**EXERCISE INSTRUCTIONS**
Check every line below for the word "bottom" and give only the number of lines where it appears.

[WORKING DATA — start]

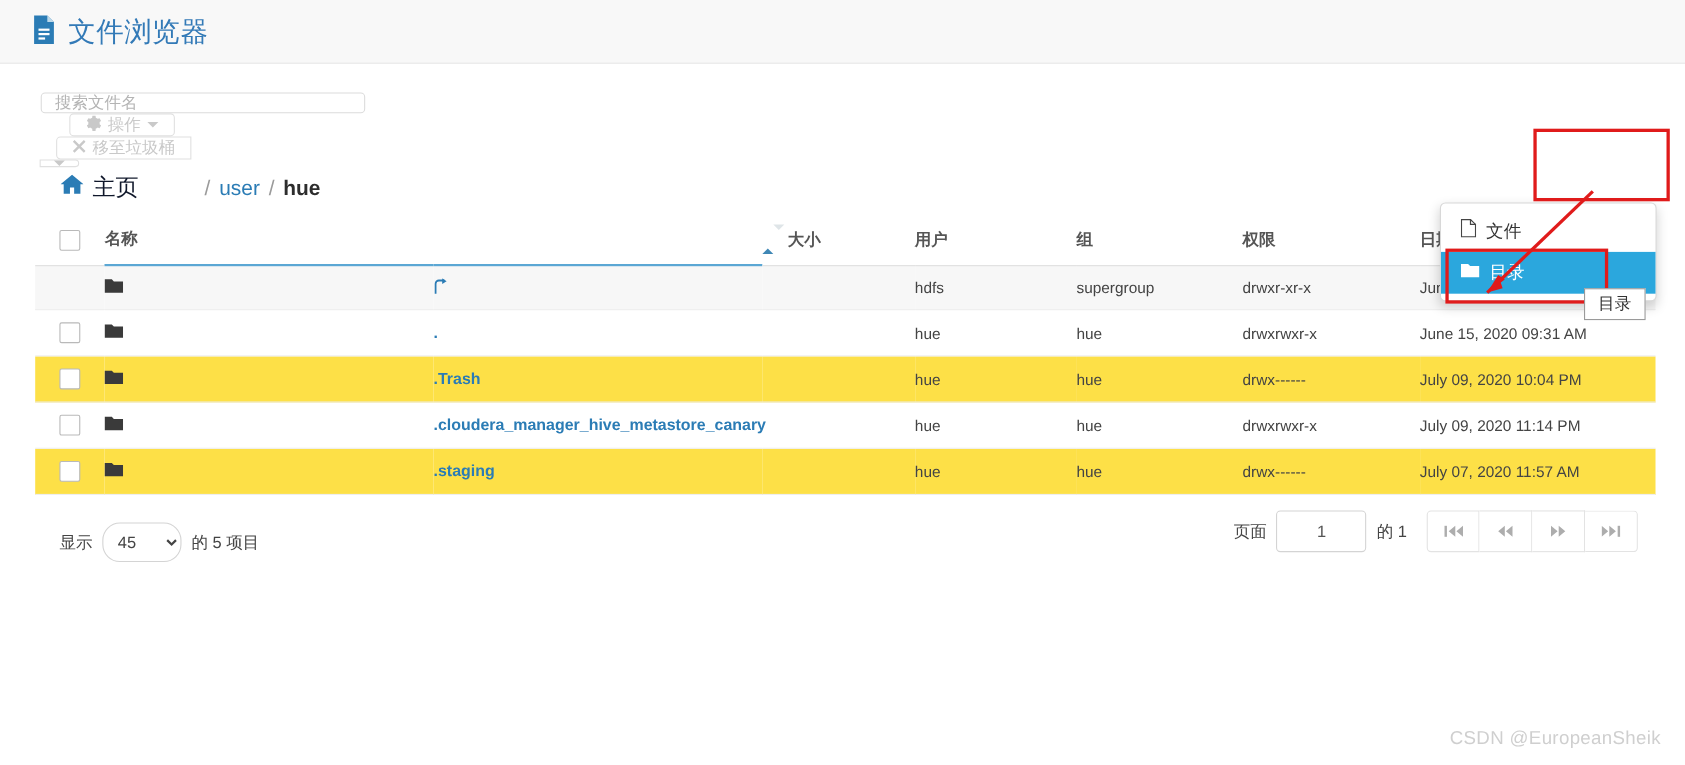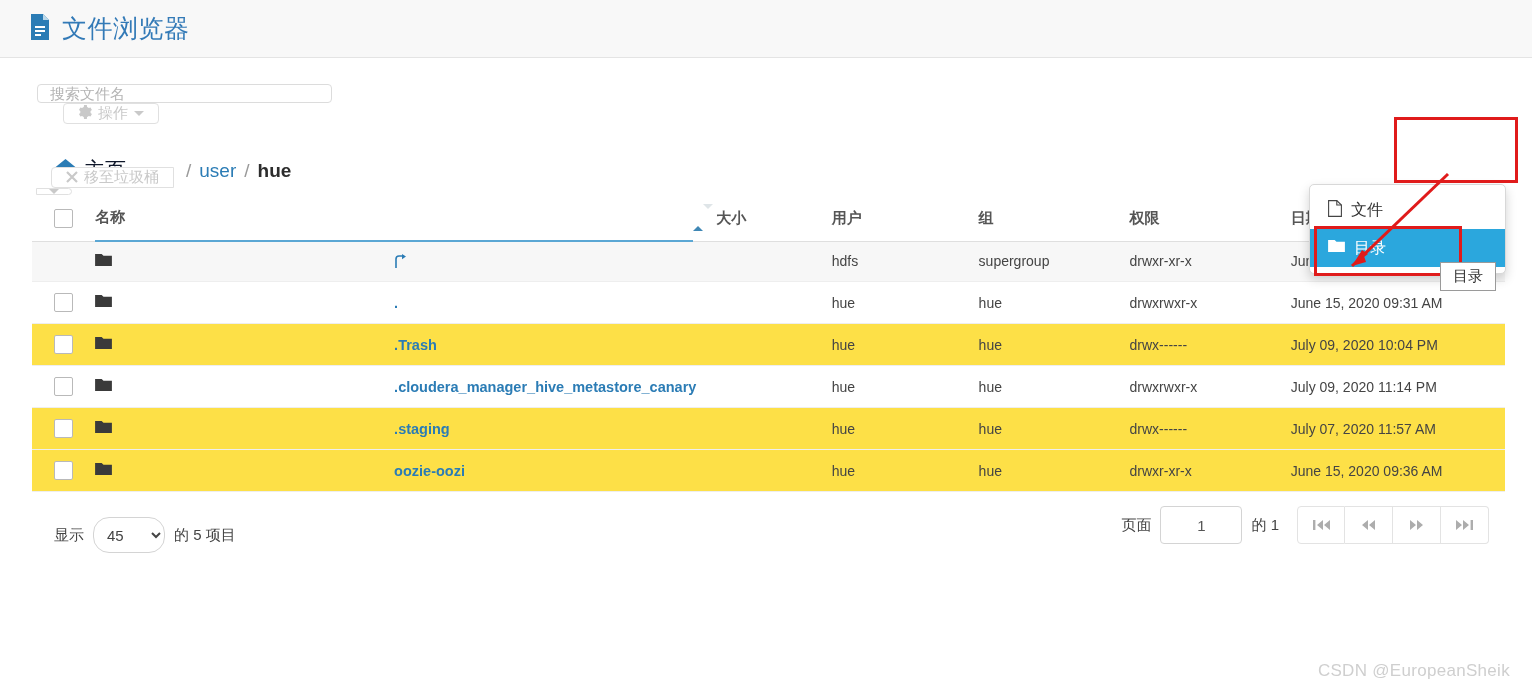--- a/index.html
+++ b/index.html
@@ -85,7 +85,7 @@
   .btn-link { color: #2b7cb5; }
 
   .btn-actions { margin-left: 26px; }
-  .btn-trash   { margin-left: 14px; border-top-right-radius:0; border-bottom-right-radius:0;margin-top:43px;}
+  .btn-trash   { margin-left: 14px; border-top-right-radius:0; border-bottom-right-radius:0;}
   .btn-trash-caret {
     margin-left: -1px; width: 36px; padding: 0;
     border-top-left-radius: 0; border-bottom-left-radius: 0;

[WORKING DATA — finish]

**RESPONSE AREA**
3